PROBLEMS AND TASKS —
a) Reproduce word for word the part of the pluto namespace thread starting at "So i don't get" and ending at "is already there.".
b) In the pluto namespace thread, list each command in the numbered steps that neutron-vpn-netns-wrapper calls.

Revision history for this message
Ian Kumlien (pomac) wrote :

So i don't get this... the implementation starts pluto multiple times, but pluto should only be started once and then you should use the .ctl file - which explains why the /lib/run is added to all namespaces (even if it should be /run on newer versions of ipsec)

But starting pluto everytime means it fails because the .pid file is already there.

I seems to me like the whole approach needs to be reworked.

Either way, this makes it so that your patch doesn't help much with libreswam 4.12 (standard rocky linux 9)

Revision history for this message
Bodo Petermann (bpetermann) wrote :

My understanding is that pluto is called once per VPN service, each time in its own namespace. The wrapper will call something like "ip netns exec <namespace> neutron-vpn-netns-wrapper --mount_paths=/etc:/var/lib/neutron/xyz/ipsec/etc,/run:/var/lib/neutron/xyz/ipsec/var/run --cmd=ipsec,pluto,--use-xfrm,--uniqueids".

And neutron-vpn-netns-wrapper will call
(1) mount --bind /var/lib/neutron/xyz/ipsec/etc /etc
(2) mount --bind /var/lib/neutron/xyz/ipsec/var/run /run
(3) ipsec pluto --use-xfrm --uniqueids

This way the pluto process will not see the /etc or /run of the host anymore, but the bind-mounted directories instead. So each pluto will create its own pid file, not conflicting with other Plutos.
From outside the neutron-vpn-netns-wrapper you won't see the pid file in /run, but only in /var/lib/neutron/xyz/ipsec/var/run.

Other commands like ipsec whack will also be run in such a wrapper, so they bind-mount /etc and /run in the same way, so they have access to the per-service ctl file or pid file

Revision history for this message
Ian Kumlien (pomac) wrote :

I find this odd... should there be one big common ipsec pluto or not?

ipsec wack --shutdown kills pluto, so either the code has to be rewritten and use one common server or it has to be changed to run things in network namespaces, properly...

Revision history for this message
Bodo Petermann (bpetermann) wrote :

The current implementation in neutron-vpnaas does use network namespaces to run the pluto in, one namespace per router and one pluto per router in that namespace. So if there are multiple routers, there will be multiple plutos, separated by namespaces. The whack commands will be executed in a wrapper that will run them in the namespace, with bind-mounted /etc and /run. This way a ipsec whack --shutdown should only shut down the one pluto in the per-router namespace.

THE DATA —
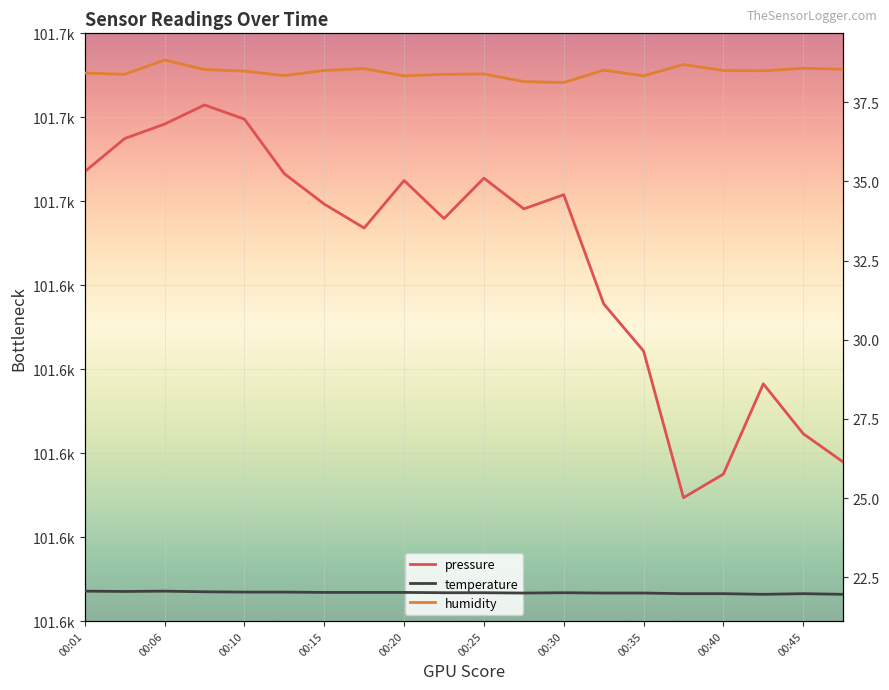

True or false: humidity and temperature intersect in this chart.

False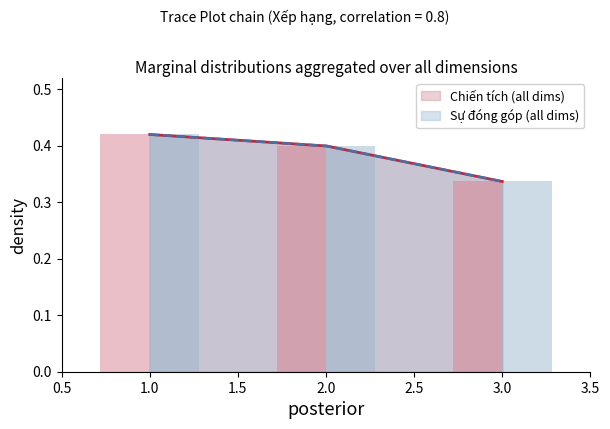

The Sự đóng góp series shows 0.4 at 1. True or false?

True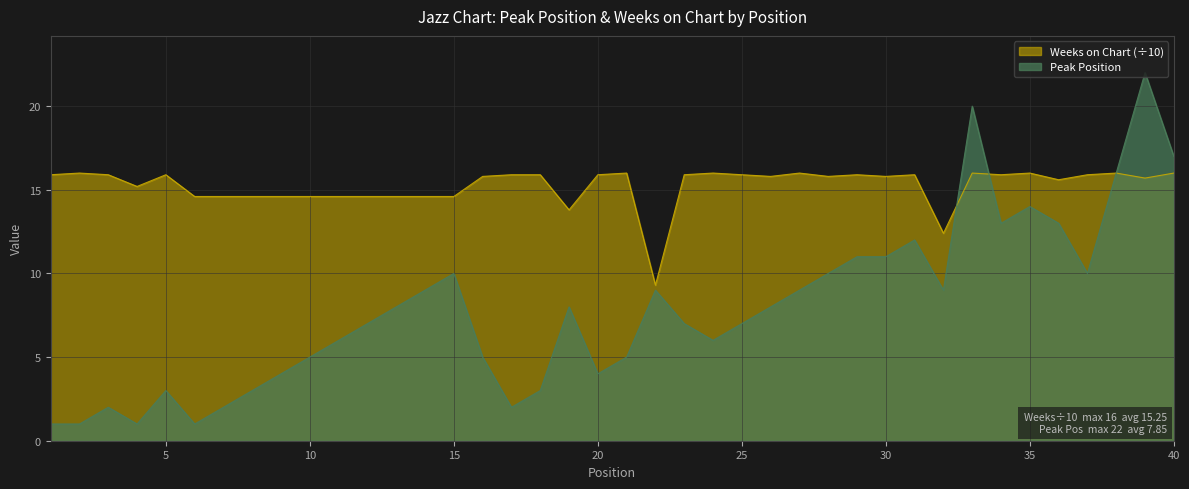

What value does the Weeks on Chart series have at 30?

15.8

EXPECTED OUTPUTS —
a)
So i don't get this... the implementation starts pluto multiple times, but pluto should only be started once and then you should use the .ctl file - which explains why the /lib/run is added to all namespaces (even if it should be /run on newer versions of ipsec)

But starting pluto everytime means it fails because the .pid file is already there.

b)
(1) mount --bind /var/lib/neutron/xyz/ipsec/etc /etc
(2) mount --bind /var/lib/neutron/xyz/ipsec/var/run /run
(3) ipsec pluto --use-xfrm --uniqueids